Ngobrol deh akhirnya saya dan suami membahas obrolan podcast itu, lalu suami bilang : begitulah kira-kira manusia modern berpikir. Mulai mencintai diri sendiri, diri sendiri terokupasi oleh pemikiran sendiri, dan banyak yang nggak menyadari kemudian kita menjadi individualistis. Terlepas melibatkan Tuhan atau tidak, manusia modern lebih sering merasa bahwa jika dirinya harus baik dulu. Padahal kan, semisal alasan mengurangi anak atau bahkan child free untuk mengurangi kerusakan alam ini tanpa ada kerja sama dari semua populasi dampaknya kurang terasa juga kan?
Kita cuma sering lupa kalau kita ini makhluk sosial, dan kita ini hamba yang nggak bisa lepas dari pengawasan Sang Pencipta.
5. Jika orang lain bisa kenapa kita harus bisa. Namun jika kita bisa pun kenapa harus menunjukkannya
Dulu saat melihat teman atau orang yang lebih menginspirasi kita, kita ingin sekali seperti mereka. Mengikuti jejak mereka. Atau bahkan plek ketiplek ikut apa yang mereka lakukan.
Tentu saja tidak salah. Keberadaan saya sekarang di Belanda pun kalau diingat-ingat mungkin karena dulu saya ingin sekali ke Belanda seperti salah satu dosen yang menginspirasi saya. Cuma yang dilakukannya saja yang berbeda. wkwk
Tapi semakin usia kita bertambah, paparan informasi kita melimpah, dan passion kita pun berubah, kita akan menemukan diri bahwa yang kita lihat itu hanyalah tujuan. Prosesnya bisa saja berbeda.

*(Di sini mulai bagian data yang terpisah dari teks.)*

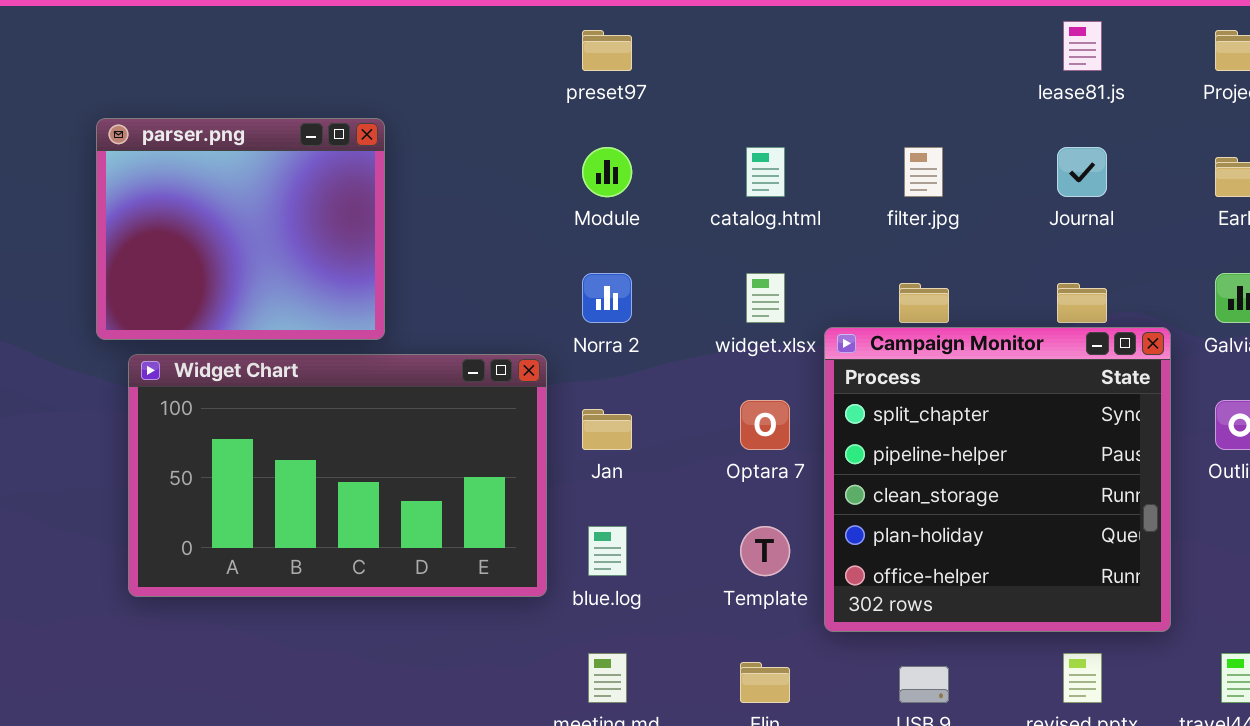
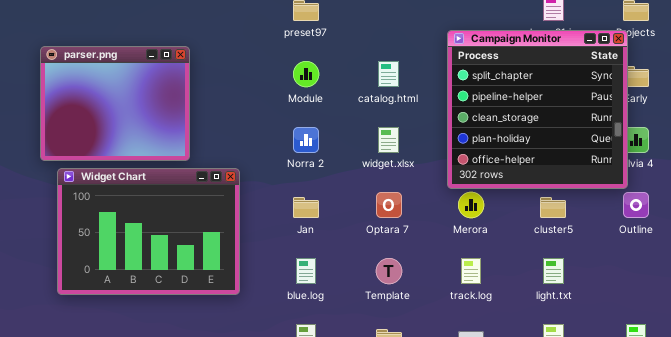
Campaign Monitor: [824,327,1171,632] -> [447,30,628,189], moved
Widget Chart: [128,354,547,597] -> [57,168,240,295], resized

Kalau orang lain bisa menggambar, mungkin karena mereka punya skill di bidang tersebut. Kamu mungkin punya skillnya di bidang menulis. Ya sudah geluti saja masing–masing dengan prosesnya sendiri–sendiri.
Namun, saat kita mulai menguasai suatu bidang, ini yang harus diwaspadai. Kita biasanya sombong. Ingin menunjukkannya kepada orang lain.
Penyakit hati banget sih ini. Setelah kita tahu tentang suatu hal, bukan berarti kita lebih tahu. Karena pengetahuan itu banyak dan luas. Lagi-lagi adab yang harus kita pegang.
Seperti salah satu tutorku bilang : saat ada temanmu yang sedang masak, meski dia nggak bisa banget masak, jangan langsung ambil alih atau kamu komentari mulu mentang-mentang kamu bisa.
menurut saya hal ini bisa berlaku di semua hal sih.